Extracted text
== == ==
Date: Tue, 19 Feb 2002 21:59:17 -0600
Reply-To: Stan Wilder <wilden1@JUNO.COM>
Sender: Vanagon Mailing List <vanagon@gerry.vanagon.com>
From: Stan Wilder <wilden1@JUNO.COM>
Subject: Re: Engine Wear
Content-Type: text/plain; charset=us-ascii
And with all that said ........... Mr Wankel came along with a different
problem, how to keep the Rs below 8000.
Stan Wilder
On Tue, 19 Feb 2002 21:45:22 EST Frank Grunthaner <FrankGRUN@AOL.COM>
writes:
> In a message dated 2/19/02 10:47:45 AM, al_knoll@PACBELL.NET writes:
>
> << Donning my Nomex...
>
>
> I seem to recall that engine wear is proportional to piston feet per
> mile.
>
> How far a piston travels in moving the car one mile.
>
>
> Given same lubricants, operating temperatures, the motor with more
> p-ft/mi
>
> will wear out sooner.
== == ==
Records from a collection
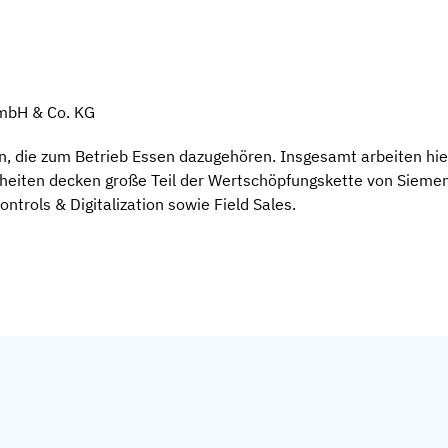
GmbH & Co. KG
n, die zum Betrieb Essen dazugehören. Insgesamt arbeiten hi
nheiten decken große Teil der Wertschöpfungskette von Sieme
ontrols & Digitalization sowie Field Sales.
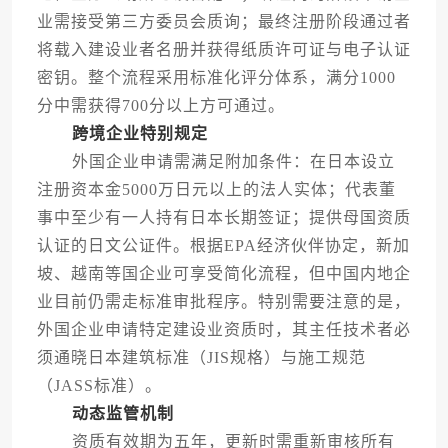
业需接受第三方委员会质询；最终注册阶段通过者
将载入建设业者名册并获得纸质许可证与电子认证
密钥。整个流程采用标准化评分体系，满分1000
分中需获得700分以上方可通过。
跨境企业特别规定
外国企业申请需满足附加条件：在日本设立
注册资本金5000万日元以上的法人实体；代表董
事中至少有一人持有日本长期签证；提供母国资质
认证的日文公证件。根据EPA经济伙伴协定，新加
坡、越南等国企业可享受简化流程，但中国内地企
业目前仍需走标准审批程序。特别需要注意的是，
外国企业申请特定建设业资质时，其主任技术者必
须通晓日本建筑标准（JIS规格）与施工规范
（JASS标准）。
动态监管机制
资质有效期为五年，更新时需重新审核所有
== == ==
Work task 1
According to the engine wear post, what is engine wear proportional to?
Work task 2
Transcribe the engine wear post between "Date: Tue, 19" and "Donning my Nomex...", inclusive.
Work task 3
Summarize the engine wear post in two sentences.

Answer 1
Piston feet per mile, meaning how far a piston travels in moving the car one mile.

Answer 2
Date: Tue, 19 Feb 2002 21:59:17 -0600
Reply-To: Stan Wilder <wilden1@JUNO.COM>
Sender: Vanagon Mailing List <vanagon@gerry.vanagon.com>
From: Stan Wilder <wilden1@JUNO.COM>
Subject: Re: Engine Wear
Content-Type: text/plain; charset=us-ascii
And with all that said ........... Mr Wankel came along with a different
problem, how to keep the Rs below 8000.
Stan Wilder
On Tue, 19 Feb 2002 21:45:22 EST Frank Grunthaner <FrankGRUN@AOL.COM>
writes:
> In a message dated 2/19/02 10:47:45 AM, al_knoll@PACBELL.NET writes:
>
> << Donning my Nomex...

Answer 3
A quoted message recalls that engine wear is proportional to piston feet per mile, so with the same lubricants and operating temperatures, the motor with more piston feet per mile will wear out sooner. Stan Wilder replies that Mr Wankel came along with a different problem: how to keep the Rs below 8000.